**Your goal:** Write out again, exactly as they stand, the line that includes "Right hand at" and all remaining lines of the entries.

Extracted data entries
★ ★ ★ ★
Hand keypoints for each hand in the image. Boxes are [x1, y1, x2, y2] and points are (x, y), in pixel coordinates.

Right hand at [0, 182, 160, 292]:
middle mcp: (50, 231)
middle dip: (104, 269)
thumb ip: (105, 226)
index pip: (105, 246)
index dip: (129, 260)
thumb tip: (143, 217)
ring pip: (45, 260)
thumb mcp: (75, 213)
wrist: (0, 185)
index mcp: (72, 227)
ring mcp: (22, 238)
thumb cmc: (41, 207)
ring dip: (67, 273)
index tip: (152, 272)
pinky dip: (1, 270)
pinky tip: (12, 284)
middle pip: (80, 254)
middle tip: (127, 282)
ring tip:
★ ★ ★ ★
**Solved problem:**
Right hand at [0, 182, 160, 292]:
middle mcp: (50, 231)
middle dip: (104, 269)
thumb ip: (105, 226)
index pip: (105, 246)
index dip: (129, 260)
thumb tip: (143, 217)
ring pip: (45, 260)
thumb mcp: (75, 213)
wrist: (0, 185)
index mcp: (72, 227)
ring mcp: (22, 238)
thumb cmc: (41, 207)
ring dip: (67, 273)
index tip: (152, 272)
pinky dip: (1, 270)
pinky tip: (12, 284)
middle pip: (80, 254)
middle tip: (127, 282)
ring tip:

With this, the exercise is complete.